Читать «Республика словесности: Франция в мировой интеллектуальной культуре» онлайн - страница 21

Вера Аркадьевна Мильчина

Случайно или нет, но, как кажется, эта оппозиция почти с полной точностью накладывается на указанную выше оппозицию письма и чтения. В самом деле, трактат исходит из реальности текста и языка, из литературы, оформившейся как нормативный горизонт и доказательство чего-то такого, что требуется доказывать; теория же постулирует или разыгрывает перед нами реальность по определению случайную, чья оправданность гарантируется одним лишь ее получателем. Трактат (а в меньшей степени и эссе) напоминает о некоторой очевидности; теория же представляет собой расчетливый или безрасчетный риск, как бы аванс.

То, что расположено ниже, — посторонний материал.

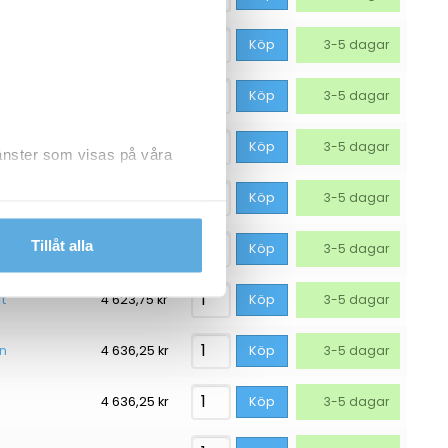
2 436,25
kr
Köp
3-5 dagar
2 811,25
kr
Köp
3-5 dagar
2 998,75
kr
Köp
3-5 dagar
jänster som visas på våra
3 273,75
kr
Köp
3-5 dagar
dlar personuppgifter.
Tillåt alla
svart
4 498,75
kr
Köp
3-5 dagar
t
4 623,75
kr
Köp
3-5 dagar
an
4 636,25
kr
Köp
3-5 dagar
4 636,25
kr
Köp
3-5 dagar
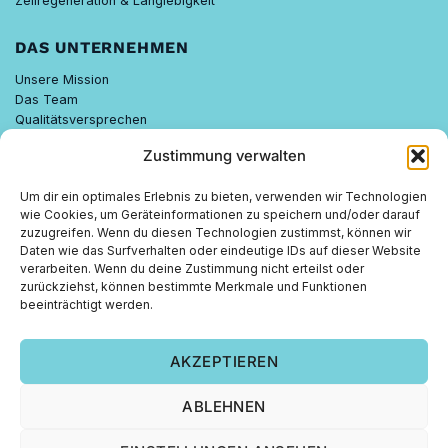
Zellregeneration & Langlebigkeit
DAS UNTERNEHMEN
Unsere Mission
Das Team
Qualitätsversprechen
Know-how
Zustimmung verwalten
Nachhaltigkeit
Um dir ein optimales Erlebnis zu bieten, verwenden wir Technologien
FEELGOOD WISSEN
wie Cookies, um Geräteinformationen zu speichern und/oder darauf
zuzugreifen. Wenn du diesen Technologien zustimmst, können wir
FEELGOOD PARTNER
Daten wie das Surfverhalten oder eindeutige IDs auf dieser Website
verarbeiten. Wenn du deine Zustimmung nicht erteilst oder
Empfehlen lohnt sich.
zurückziehst, können bestimmte Merkmale und Funktionen
Gute Produkte sprechen sich herum – und das belohnen wir. Jetzt
beeinträchtigt werden.
Teil von Feelgood Supplements werden und gemeinsam wachsen!
AKZEPTIEREN
ZUM PARTNERBEREICH
ABLEHNEN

Мало того что французская литература более какой-либо другой несет в себе собственный горизонт референций, будь то хотя бы лишь горизонт языка, стиля, формы; она еще и предполагает или утверждает его как высшую, самодостаточную ценность. Классицизм брал за образец античность, Бальзак или Флобер возвращались к урокам Буало, а к их собственному опыту возвращается новый роман. Так образуется корпус практик, ритуалов и правил, где есть и свои недоговорки, свои мифы. Поэтому литература во Франции, исходя из истории и выражая ее, образует «социальное пространство, внутри которого писатель решает поместить Природу своего языка […] определение и ожидание возможности»; иными словами, она «не столько запас материалов, сколько горизонт, то есть одновременно предел и остановка, успокоительная протяженность упорядоченного пространства». Если бы не опасность быть неверно понятым, можно было бы говорить о «потребительской литературе» (разумеется, это отнюдь не та литература, которая просто «потребляется»), поскольку она связана с определенными выразительными средствами и формами, а также с определенными ритуалами, которые предшествуют ей и которые она находит уже готовыми, еще прежде чем ими воспользоваться. А кто лучше писателя (или письма) воплощает в себе эту очевидность литературы, которая сама себя обозначает и сама себе довлеет в работе над языком, в стилистической умелости? И наоборот, кто лучше, кто кроме читателя мог бы свидетельствовать, даже одним лишь своим неизбежным присутствием, о литературе и истории, которые никогда не реализованы до конца, чей идеал где-то впереди, которые находятся в становлении?

Итак, различие не просто выражается в словах, оно затрагивает самую реальность литературы как практики и как институции. Наконец, отсутствие в Германии критики в том смысле, в каком ее понимают во Франции, и, обратно, отсутствие во Франции такой науки о литературе, какой ее воображают и представляют себе немцы, суть просто следствия того, что сама литература определяется по-разному; «Мы, немцы, не знаем понятия литературы как таковой; мы, к сожалению, знаем одних лишь поэтов и мыслителей». То есть критика занята удостоверением писательской умелости в более или менее установленных рамках и по более или менее установленным критериям, тогда как научное исследование всегда — по крайней мере, в идеале — заново ищет себе объект, то есть новое оправдание литературы. Первая исходит из текста, из письма как из реальности, способной быть должным образом удостоверенной, вторая же всегда по необходимости приходит к вопросу о читателе.